=== Task requirements ===
Return the part of the CTF write-up that begins at the words "Because I was" and stops after the words "has been made.", copied word for word.

## DEV Community 👩‍💻👨‍💻

DaNeil C

Posted on • Updated on

# 0x00SEC CTF - Exercise #7

This weekend I took a dive into 0x00Sec's new bi-monthly CTF.

Note::: NO, I won't be posting the found flag{}, but I will be posting the methods I used.

• CTF Name: Exercise #7
• Resource: 0x00SEC
• Difficulty: Easyish
• Number of Flags: 1

### Flag1

• Hint:

1. "Decode and decrypt the ciphertext using XOR to get the flag!"
• Acquired By:
This challenge is a Cypher challenge and the phrase to decode and decrypt is "CQQSAhheX1RQTjdYAUgtX19eH1M9FQ=="

• Step 1: It appears that it is Base64 encoding but that produced nothing that appears to be useful. So, because of the way that XOR works, we need two input to produce an output. Thus, this xor needs a key and we are not given a key or a hint about so this will need to be brute forced.
• Step 2: To brute force this I need to build a script to decode the ciphertext and then xor "flag{" to try and match it up with the decoded ciphertext. To do this I will use pwnlib tools. First I will base64 decode the ciphertext by `b64edCiphertext = b64d("CQQSAhheX1RQTjdYAUgtX19eH1M9FQ==")`. This originally gave me an output with a lot of characters that could not be represented but by using the pwnlib tools it now produced "\t\x04\x12\x02\x18^TPN7X\x01H-_^\x1fS=\x15". If we look at these they appear to be hex values for ascii characters, but these ones produce blank spaces if we represent them as text... Ok, let's continue assuming that this will lead somewhere.
• Step 3: Now that we have the ciphertext decoded and represented we need the key. This is the tricky part. We know that this output will begin with "flag{" so we can use that to represent the first part of the flag. Now, because we know the final output and we know the beginning 5 characters of the string we can xor them together to get the key with `xor(b64edCiphertext, cipher_front)[:len(cipher_front)]`. This will xor together the base64ed Ciphertext with the front of the cipher, "flag{" and will do this based on the length of the front of the ciphertext. This produces a string of the key.
• Step 4: Now that we have the key re can reconfigure the xor function to xor together the ciphertext and the key to produce the flag with "xor(b64edCiphertext, candidate_key)"

Note:
The only reason that we can brute force this is because the key is small and because we know part of the expected decrypted text.

### Learned

Because I was not confident with XOR I spent a day learning about XORand how it breaks down each character to the bit level and then compares two inputs to get an output. And then a day figuring out the script.
So for example: the string "Wiki" in 8-bit ASCII is 01010111 01101001 01101011 01101001. It can be encrypted with the repeating key 11110011 as: As you can see in the output, for each 11 the output is 0 and for each 10 the output is 1. This creates a new representation of the input. If a key is used then that is xored on top of the output and a new output has been made.

Dataset records
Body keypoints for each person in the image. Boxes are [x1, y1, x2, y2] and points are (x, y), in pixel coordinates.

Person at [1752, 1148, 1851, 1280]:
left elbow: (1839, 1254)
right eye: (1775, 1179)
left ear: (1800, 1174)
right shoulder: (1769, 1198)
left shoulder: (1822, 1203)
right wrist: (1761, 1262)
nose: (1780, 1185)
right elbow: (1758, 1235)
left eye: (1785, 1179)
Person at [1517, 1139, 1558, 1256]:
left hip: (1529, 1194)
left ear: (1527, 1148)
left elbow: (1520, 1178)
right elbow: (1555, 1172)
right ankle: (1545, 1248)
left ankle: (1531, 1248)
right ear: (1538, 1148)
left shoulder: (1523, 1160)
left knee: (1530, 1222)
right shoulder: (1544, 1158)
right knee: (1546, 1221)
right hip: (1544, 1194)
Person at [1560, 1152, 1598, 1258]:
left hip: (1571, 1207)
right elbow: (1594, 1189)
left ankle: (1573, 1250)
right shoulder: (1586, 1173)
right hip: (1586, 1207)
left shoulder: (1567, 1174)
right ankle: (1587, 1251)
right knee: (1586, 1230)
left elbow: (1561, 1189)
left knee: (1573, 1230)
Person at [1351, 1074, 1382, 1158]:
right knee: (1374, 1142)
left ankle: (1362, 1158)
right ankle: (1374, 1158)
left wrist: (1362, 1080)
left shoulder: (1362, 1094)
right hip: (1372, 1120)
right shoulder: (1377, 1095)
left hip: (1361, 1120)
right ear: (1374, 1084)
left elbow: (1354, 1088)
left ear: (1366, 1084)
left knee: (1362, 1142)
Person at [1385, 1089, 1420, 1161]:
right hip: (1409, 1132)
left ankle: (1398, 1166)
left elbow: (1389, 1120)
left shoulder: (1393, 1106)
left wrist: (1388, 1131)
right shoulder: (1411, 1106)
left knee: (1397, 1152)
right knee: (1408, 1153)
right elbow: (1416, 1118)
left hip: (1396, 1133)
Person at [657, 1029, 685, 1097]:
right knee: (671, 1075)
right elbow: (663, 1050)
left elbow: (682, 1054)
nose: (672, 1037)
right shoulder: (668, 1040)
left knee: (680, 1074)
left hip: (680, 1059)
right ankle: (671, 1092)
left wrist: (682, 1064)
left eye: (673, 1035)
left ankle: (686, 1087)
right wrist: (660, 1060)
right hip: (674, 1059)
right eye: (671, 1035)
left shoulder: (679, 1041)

* * *

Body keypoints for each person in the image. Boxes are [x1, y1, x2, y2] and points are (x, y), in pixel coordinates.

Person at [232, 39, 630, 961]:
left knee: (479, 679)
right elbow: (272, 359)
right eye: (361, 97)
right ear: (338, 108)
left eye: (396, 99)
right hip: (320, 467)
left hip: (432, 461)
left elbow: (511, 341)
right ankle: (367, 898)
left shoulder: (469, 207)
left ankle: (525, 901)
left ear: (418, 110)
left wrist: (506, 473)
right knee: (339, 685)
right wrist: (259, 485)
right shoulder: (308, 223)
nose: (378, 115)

=== Problem solution ===
Because I was not confident with XOR I spent a day learning about XORand how it breaks down each character to the bit level and then compares two inputs to get an output. And then a day figuring out the script.
So for example: the string "Wiki" in 8-bit ASCII is 01010111 01101001 01101011 01101001. It can be encrypted with the repeating key 11110011 as: As you can see in the output, for each 11 the output is 0 and for each 10 the output is 1. This creates a new representation of the input. If a key is used then that is xored on top of the output and a new output has been made.